If this has made it to the Caspian Sea our military forces are likely to encounter the virus with 3-6 months. Iran is to the south and Turkey is west of the Caspian Sea. Both have borders with Iraq. In the south of Iraq are wetlands and birds will fly in there. See this map. The Caspian Sea is the body of water extending down from Russia and Kazakhstan to Iran. The Volga runs into the Caspian Sea and the Volga delta is in the top left of the Caspian Sea.

This map shows a more detailed outline of the area. Note that the outbreaks and protective measures have been reported to the far north in Udmurtia, Omsk, Kurgan, the Altai and Novosibirsk. Novosibirsk and Krasnoyarsk were reporting sudden pneumonia cases and some sudden deaths last week in humans. Mongolia has had outbreaks. Kazakhstan has outbreaks. Krygzstan may have outbreaks. The virus has emerged in Tibet. As the dots fill in, it becomes clear that the Qinghai strain is moving as rapidly as migrating birds. Unfortunately, our soldiers will soon be in the path of this disease.

H5N1 does not appear to have achieved efficient human-to-human transmission, but neither has West Nile virus. Yet WNV is a significant threat to human health in some areas. Our armed forces need information and protection; they are now vulnerable. A person died in Vietnam from H5N1 recently. He had eaten a bird which had become ill from the virus. At a minimum the Armed Forces should forbid eating any local poultry for troops deployed in Central Asia, Afghanistan or Iraq. A different strain of this virus killed over 100 tigers in India. It is also known to infect swine. Unofficial reports of tests in China claimed it killed mice.
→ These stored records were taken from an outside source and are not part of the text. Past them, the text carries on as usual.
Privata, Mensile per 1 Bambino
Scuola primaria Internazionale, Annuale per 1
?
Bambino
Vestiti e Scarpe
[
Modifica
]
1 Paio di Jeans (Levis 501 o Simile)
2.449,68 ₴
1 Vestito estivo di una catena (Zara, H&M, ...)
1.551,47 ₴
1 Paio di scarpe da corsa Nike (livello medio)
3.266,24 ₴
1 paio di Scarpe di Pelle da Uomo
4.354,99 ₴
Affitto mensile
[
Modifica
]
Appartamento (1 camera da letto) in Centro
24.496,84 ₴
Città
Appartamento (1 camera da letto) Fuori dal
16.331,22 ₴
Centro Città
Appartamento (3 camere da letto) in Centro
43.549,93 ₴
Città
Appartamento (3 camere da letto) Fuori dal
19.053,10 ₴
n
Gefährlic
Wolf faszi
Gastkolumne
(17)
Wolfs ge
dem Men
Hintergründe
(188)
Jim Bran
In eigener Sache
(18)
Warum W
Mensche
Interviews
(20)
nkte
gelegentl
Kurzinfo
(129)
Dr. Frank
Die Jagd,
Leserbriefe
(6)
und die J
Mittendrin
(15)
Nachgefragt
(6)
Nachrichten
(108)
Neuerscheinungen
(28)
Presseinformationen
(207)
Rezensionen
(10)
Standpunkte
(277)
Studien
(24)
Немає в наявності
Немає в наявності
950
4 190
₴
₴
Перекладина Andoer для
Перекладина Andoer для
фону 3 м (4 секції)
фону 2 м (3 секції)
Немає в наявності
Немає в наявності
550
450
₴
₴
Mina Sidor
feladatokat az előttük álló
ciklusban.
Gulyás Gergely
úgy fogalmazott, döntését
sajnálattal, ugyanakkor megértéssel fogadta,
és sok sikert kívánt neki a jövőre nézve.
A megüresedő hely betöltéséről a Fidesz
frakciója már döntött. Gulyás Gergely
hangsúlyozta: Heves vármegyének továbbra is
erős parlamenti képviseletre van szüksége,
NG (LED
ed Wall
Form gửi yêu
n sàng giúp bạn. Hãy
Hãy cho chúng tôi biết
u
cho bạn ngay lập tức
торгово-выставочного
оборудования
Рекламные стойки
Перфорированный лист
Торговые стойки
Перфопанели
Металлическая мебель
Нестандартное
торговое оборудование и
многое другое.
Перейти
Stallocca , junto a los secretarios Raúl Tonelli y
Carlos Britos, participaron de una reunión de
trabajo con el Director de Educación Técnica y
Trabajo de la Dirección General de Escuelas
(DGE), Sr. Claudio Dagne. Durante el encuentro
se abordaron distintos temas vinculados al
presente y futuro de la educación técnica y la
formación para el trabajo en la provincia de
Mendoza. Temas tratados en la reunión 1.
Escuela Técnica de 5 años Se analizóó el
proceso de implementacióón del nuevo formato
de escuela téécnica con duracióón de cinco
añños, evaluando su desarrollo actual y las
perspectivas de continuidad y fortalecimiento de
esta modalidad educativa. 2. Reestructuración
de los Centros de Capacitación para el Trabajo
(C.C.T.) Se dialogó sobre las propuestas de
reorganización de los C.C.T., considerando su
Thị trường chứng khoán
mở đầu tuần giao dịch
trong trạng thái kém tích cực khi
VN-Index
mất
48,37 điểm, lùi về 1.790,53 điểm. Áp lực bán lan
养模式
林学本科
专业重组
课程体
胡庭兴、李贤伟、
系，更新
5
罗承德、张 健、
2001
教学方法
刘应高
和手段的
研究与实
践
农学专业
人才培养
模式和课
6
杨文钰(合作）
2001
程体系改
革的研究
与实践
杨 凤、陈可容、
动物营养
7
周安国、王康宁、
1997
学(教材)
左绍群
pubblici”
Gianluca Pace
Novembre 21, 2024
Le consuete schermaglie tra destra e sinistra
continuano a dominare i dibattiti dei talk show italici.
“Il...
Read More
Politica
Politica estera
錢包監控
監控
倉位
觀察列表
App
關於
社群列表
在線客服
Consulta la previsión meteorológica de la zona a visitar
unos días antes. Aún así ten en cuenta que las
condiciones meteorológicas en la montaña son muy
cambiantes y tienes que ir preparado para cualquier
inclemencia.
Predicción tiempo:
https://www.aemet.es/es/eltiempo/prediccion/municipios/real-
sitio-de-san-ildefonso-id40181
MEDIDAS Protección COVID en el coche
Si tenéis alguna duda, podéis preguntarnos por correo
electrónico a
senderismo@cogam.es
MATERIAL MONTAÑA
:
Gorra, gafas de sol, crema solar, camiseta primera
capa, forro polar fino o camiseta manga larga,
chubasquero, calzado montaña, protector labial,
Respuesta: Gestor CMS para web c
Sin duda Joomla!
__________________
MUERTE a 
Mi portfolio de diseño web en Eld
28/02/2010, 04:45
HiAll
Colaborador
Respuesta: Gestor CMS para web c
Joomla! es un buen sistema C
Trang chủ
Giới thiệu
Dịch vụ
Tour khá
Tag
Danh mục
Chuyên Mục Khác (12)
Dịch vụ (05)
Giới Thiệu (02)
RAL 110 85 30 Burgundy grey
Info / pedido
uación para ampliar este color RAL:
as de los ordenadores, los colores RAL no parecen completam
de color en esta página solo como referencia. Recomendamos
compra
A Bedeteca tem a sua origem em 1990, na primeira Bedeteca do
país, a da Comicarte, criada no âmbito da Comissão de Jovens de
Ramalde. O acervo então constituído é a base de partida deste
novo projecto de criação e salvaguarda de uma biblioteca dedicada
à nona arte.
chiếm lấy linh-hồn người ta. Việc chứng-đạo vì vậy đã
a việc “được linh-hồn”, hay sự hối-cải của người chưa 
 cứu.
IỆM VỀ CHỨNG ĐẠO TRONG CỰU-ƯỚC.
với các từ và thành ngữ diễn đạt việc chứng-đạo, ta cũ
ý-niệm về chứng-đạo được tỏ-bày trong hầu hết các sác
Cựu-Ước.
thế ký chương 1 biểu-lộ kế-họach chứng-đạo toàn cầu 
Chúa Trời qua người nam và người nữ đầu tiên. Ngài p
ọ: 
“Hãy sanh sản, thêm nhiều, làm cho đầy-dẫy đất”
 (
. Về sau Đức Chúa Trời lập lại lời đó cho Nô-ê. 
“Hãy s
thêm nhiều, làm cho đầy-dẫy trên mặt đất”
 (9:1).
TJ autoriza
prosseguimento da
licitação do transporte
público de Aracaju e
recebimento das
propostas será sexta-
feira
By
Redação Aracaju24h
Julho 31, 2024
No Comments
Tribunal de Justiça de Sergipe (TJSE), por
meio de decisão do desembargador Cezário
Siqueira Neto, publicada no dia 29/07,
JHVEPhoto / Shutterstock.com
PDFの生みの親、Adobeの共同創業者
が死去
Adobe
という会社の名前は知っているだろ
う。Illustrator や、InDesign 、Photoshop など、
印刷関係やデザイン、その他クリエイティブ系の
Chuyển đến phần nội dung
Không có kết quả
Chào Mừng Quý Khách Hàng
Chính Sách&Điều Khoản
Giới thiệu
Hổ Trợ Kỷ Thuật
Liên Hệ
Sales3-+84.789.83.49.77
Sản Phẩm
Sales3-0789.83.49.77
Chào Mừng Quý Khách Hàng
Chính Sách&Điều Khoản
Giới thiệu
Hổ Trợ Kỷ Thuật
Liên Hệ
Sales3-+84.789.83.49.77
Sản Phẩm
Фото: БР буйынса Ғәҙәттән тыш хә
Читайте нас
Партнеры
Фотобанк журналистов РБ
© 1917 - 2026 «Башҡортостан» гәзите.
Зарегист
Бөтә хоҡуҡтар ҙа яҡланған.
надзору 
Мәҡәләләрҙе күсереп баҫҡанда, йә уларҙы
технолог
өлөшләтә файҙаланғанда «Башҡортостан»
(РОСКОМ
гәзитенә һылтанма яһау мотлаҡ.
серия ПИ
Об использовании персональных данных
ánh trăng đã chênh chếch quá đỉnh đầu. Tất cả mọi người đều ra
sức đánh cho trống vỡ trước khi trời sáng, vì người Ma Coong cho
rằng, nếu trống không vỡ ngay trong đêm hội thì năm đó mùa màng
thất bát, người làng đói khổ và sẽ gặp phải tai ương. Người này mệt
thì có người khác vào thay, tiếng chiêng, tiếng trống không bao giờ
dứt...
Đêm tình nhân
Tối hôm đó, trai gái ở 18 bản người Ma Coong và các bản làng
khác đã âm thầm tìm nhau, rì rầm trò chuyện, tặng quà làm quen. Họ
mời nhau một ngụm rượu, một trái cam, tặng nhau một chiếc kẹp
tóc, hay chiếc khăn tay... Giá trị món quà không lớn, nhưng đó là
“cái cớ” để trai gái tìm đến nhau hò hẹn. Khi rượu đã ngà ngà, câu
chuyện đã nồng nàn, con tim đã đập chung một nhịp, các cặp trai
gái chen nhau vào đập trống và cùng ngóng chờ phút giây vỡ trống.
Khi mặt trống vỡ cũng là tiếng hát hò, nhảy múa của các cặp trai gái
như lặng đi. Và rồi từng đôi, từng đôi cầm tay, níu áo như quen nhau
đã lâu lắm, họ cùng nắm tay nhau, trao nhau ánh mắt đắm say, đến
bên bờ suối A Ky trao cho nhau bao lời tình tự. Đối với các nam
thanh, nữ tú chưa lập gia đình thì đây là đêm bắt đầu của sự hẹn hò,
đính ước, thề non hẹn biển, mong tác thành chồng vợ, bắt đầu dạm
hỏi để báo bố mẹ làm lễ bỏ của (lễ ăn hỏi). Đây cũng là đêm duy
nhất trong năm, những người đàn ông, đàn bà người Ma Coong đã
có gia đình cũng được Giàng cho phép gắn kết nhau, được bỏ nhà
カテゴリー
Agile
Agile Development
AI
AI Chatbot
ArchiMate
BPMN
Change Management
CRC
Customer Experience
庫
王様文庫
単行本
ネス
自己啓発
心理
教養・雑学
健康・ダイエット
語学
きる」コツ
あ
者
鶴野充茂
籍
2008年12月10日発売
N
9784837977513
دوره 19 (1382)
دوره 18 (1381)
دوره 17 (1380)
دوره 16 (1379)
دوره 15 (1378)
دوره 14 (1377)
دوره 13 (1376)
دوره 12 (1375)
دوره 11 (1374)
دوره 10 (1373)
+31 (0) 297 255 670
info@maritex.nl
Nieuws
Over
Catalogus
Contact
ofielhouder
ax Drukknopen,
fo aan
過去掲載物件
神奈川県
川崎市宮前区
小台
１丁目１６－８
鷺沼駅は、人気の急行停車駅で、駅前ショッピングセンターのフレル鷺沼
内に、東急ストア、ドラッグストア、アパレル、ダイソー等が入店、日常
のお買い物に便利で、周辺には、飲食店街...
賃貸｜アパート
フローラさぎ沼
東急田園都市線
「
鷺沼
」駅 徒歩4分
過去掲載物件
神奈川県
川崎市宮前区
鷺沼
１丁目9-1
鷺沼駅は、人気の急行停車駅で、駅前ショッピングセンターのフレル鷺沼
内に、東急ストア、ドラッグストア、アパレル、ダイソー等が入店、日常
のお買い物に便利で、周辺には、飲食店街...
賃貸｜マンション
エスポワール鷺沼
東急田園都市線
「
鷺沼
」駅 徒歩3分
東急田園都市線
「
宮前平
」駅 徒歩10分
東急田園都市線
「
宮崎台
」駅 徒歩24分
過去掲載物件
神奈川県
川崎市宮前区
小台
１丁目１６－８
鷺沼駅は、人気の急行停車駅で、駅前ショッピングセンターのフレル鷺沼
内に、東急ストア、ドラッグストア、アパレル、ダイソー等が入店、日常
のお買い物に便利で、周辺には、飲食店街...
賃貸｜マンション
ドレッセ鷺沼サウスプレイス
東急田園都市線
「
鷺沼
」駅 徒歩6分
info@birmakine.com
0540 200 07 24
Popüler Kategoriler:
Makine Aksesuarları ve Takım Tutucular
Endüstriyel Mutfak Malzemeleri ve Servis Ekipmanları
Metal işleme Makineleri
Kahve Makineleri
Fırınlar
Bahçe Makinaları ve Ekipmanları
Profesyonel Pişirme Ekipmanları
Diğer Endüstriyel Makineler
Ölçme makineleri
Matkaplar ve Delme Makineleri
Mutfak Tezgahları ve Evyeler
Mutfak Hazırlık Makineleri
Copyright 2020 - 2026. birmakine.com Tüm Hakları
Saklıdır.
Unofficial reports from Qinghai in China were of over a hundred human deaths. Most were attributed to eating o being in contact with the sick birds. The virus does present a signficant threat to human health in its present form, and no one can properly assess how significant that threat is because we don't yet have enough experience with it. But there should be enough information to warrant stockpiling of drugs for the military (the strain which is spreading so rapidly probably is not amantadine/rimantadine resistant), isolation of the new strain with the purpose of preparing a vaccine likely to be effective against it, institution of sanitary measures and a ban against buying meat to serve to the troops from local markets.

Furthermore, we have at least some responsibility for the public health of the people of Iraq and we should be preparing to help the Iraqi government meet that responsibility. This situation is developing incredibly quickly. From the focal point in Qinghai Lake, China, this strain appears to have spread over a vast land area in three months. The time for the US Army to prepare to the extent possible is now.

This post is also available at Blogger News Network.

And now, Tibet.
See this, too
Yes, the news from Tibet came a few days ago. This is moving very fast.

I don't think anyone can stop it from spreading with the birds, and I don't think anyone can stop it from becoming endemic in most areas in which wild birds flock. A week ago in Russia they were announcing the epidemic was almost over. Two days ago they greatly expanding culling and quarantines, and now have conceded that it will remain endemic in Siberia.

So that leaves only limiting human exposure. History tells us that deployed military forces are at high risk for breakouts of illnesses. I don't think history can be ignored safely in this instance.
You are right on the money.

I do not understand why there are protocols for actions, etc, to be taken in the event of an (inevitable) outbreak.
They are starting to try to prepare them.

But this is a new thing. There are more reports of bird flu this morning, and more reports of illness in Udmurtia. At least one official has now been fired in Russia for covering up an outbreak in a poultry processing facility.